The document is roughly six pages long for a five-section homepage. It takes us about a day to write and about an hour for the client to read. By the end of that hour, we know what the site says. The remaining design work is then a matter of expressing that content, not discovering it.
Three things the doc forces
Writing forces specificity. A wireframe can hold a card called Feature 1. A text document cannot. Feature 1 has to be a real sentence the business is willing to say, signed and out loud. Many feature ideas die at this step. The ones that survive are the ones worth designing.
Writing forces hierarchy. On a wireframe, three feature cards look equally important because they're equally sized. In writing, the order matters: the first thing read is read more than the third. We argue about ordering on the document and arrive at design with that argument already settled.

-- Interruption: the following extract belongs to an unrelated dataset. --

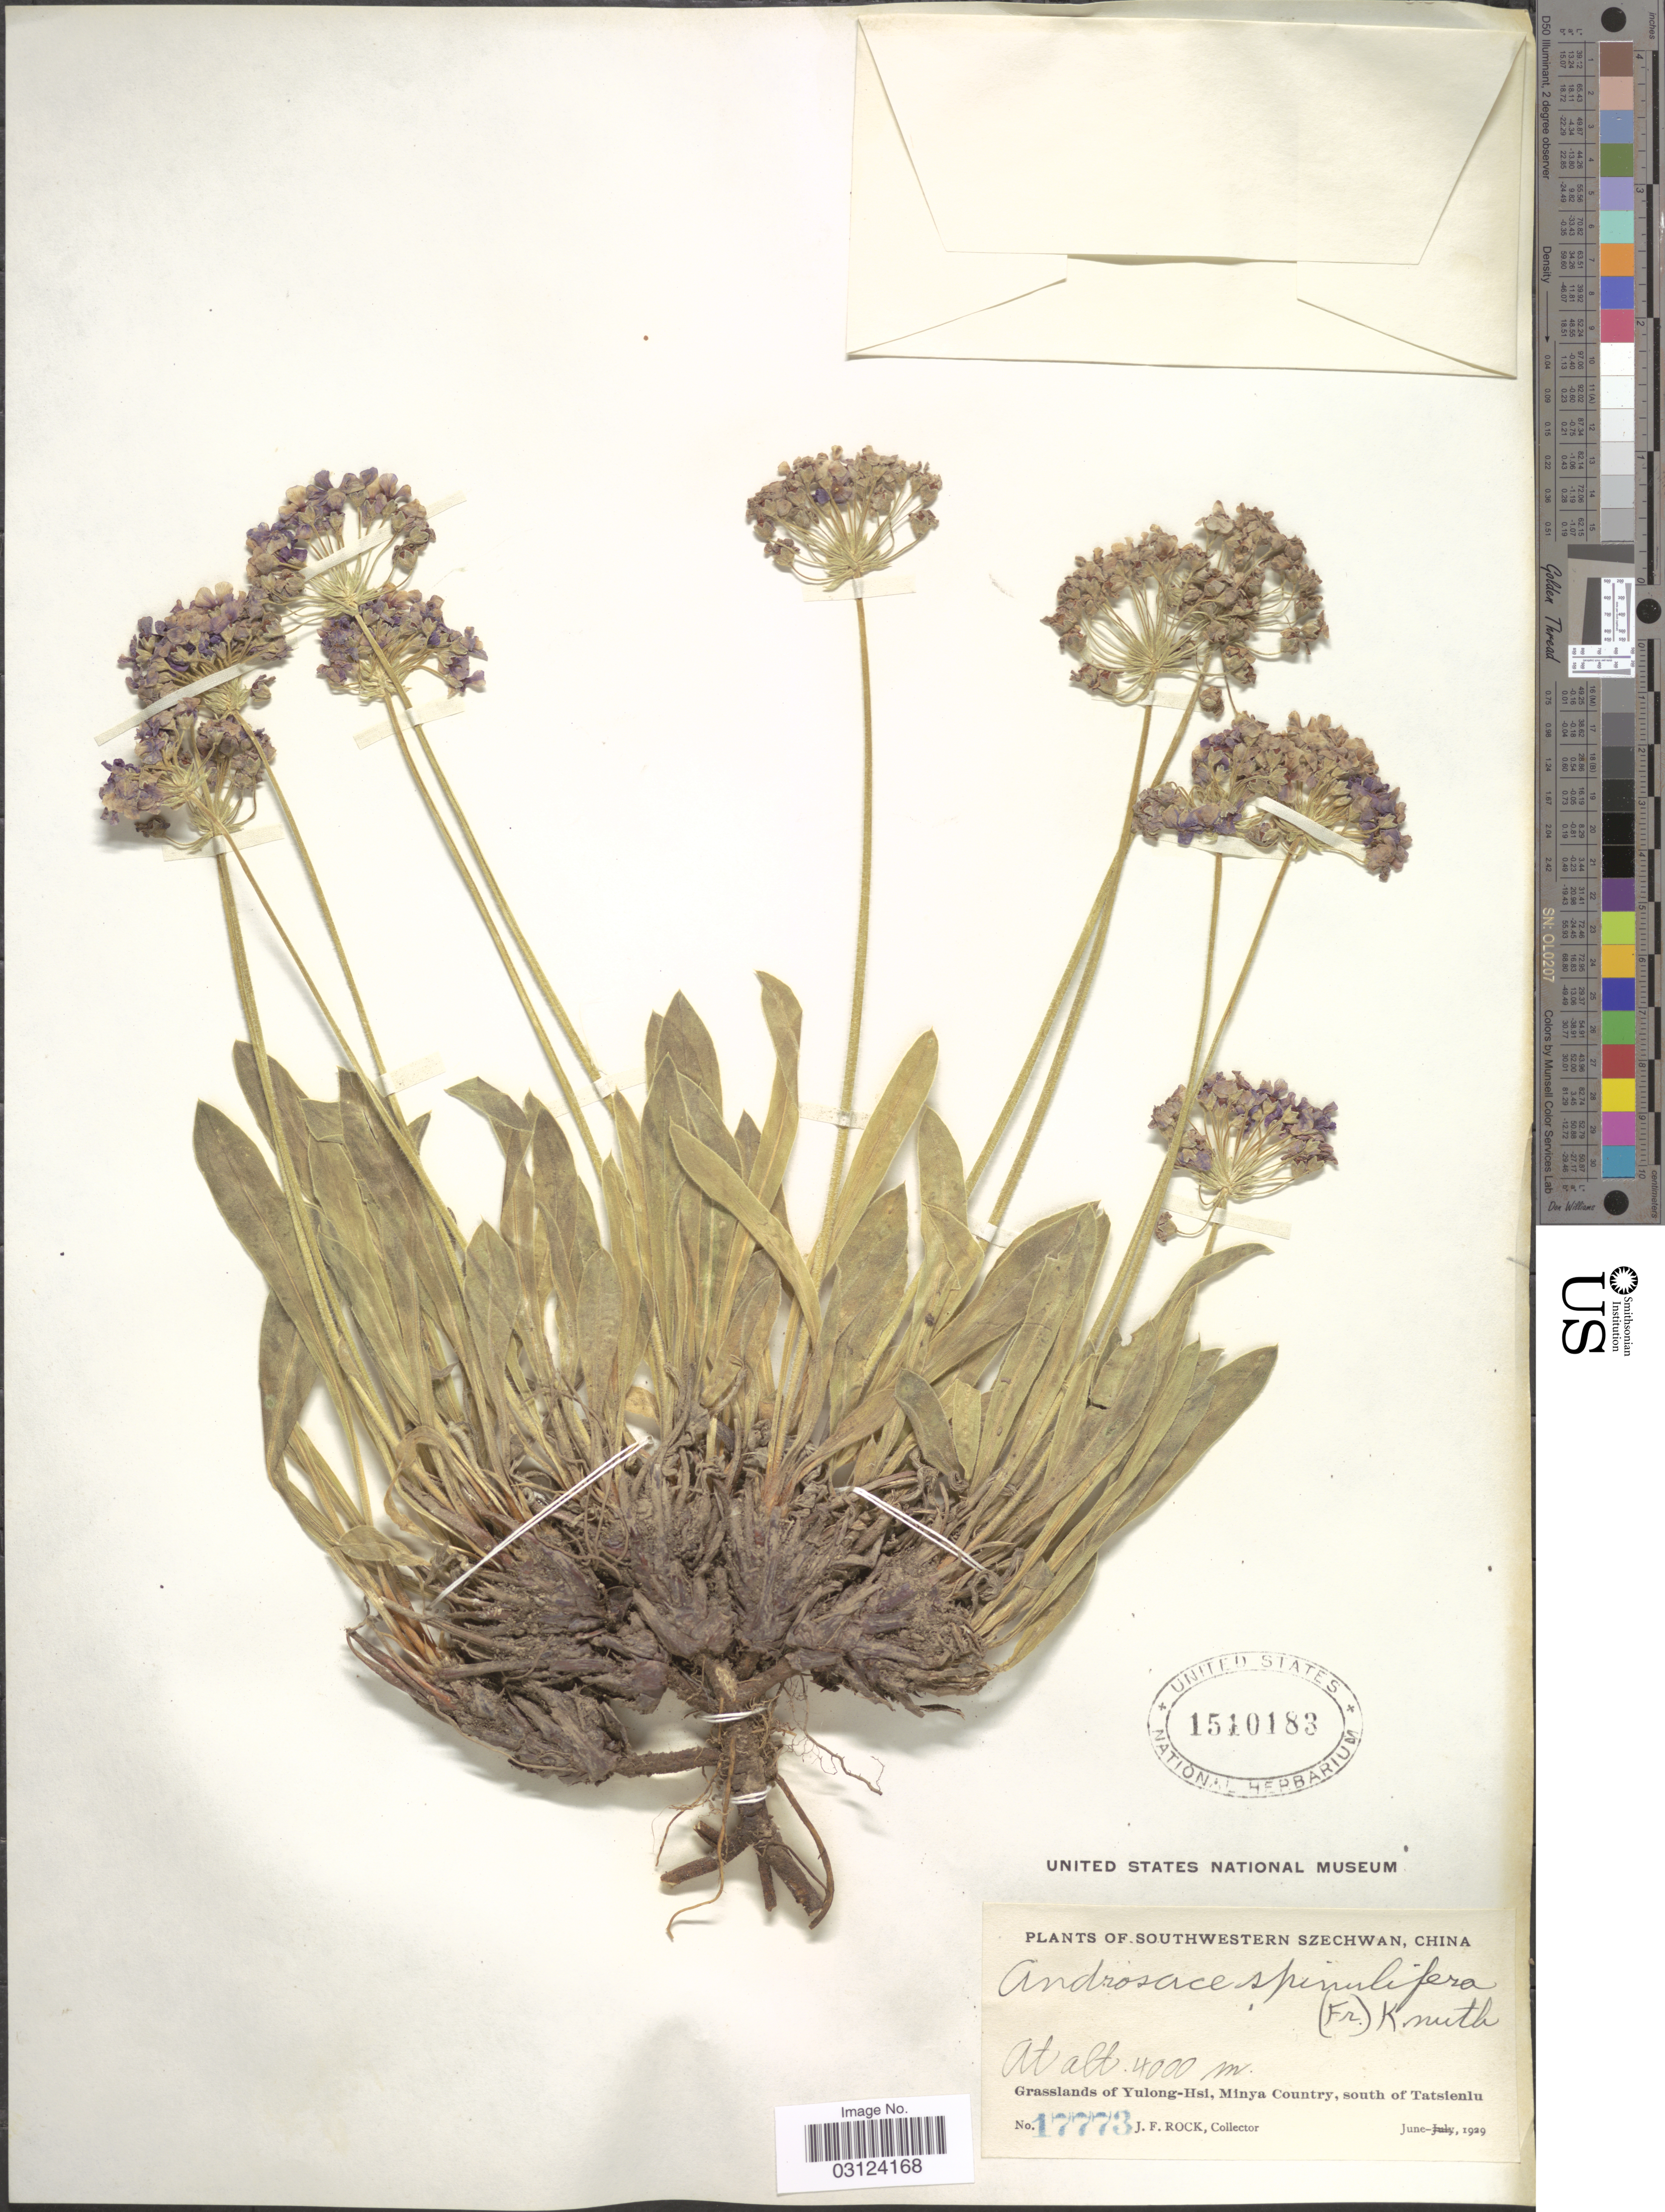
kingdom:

Writing forces brevity. A 320-character paragraph that reads fine inside a 540px column reads as a wall on a phone. We learn this earlier by setting the doc in a narrow column and reading it out loud. Words that don't survive that reading don't make it to design.
What's left for design
When the writing is done, the design work is roughly halved, not because design is less valuable but because the questions design used to answer are now answered by writing. Type hierarchy follows content hierarchy. Image direction follows the words those images need to support. Layout follows the rhythm of the prose.
What's left for design is the part design is best at: atmosphere. Color, typography, motion, restraint, surprise. Those decisions are made over an established content armature, which means they make the writing better rather than fighting with it. Writing first is not less design. It's the prerequisite for the design we actually want to make.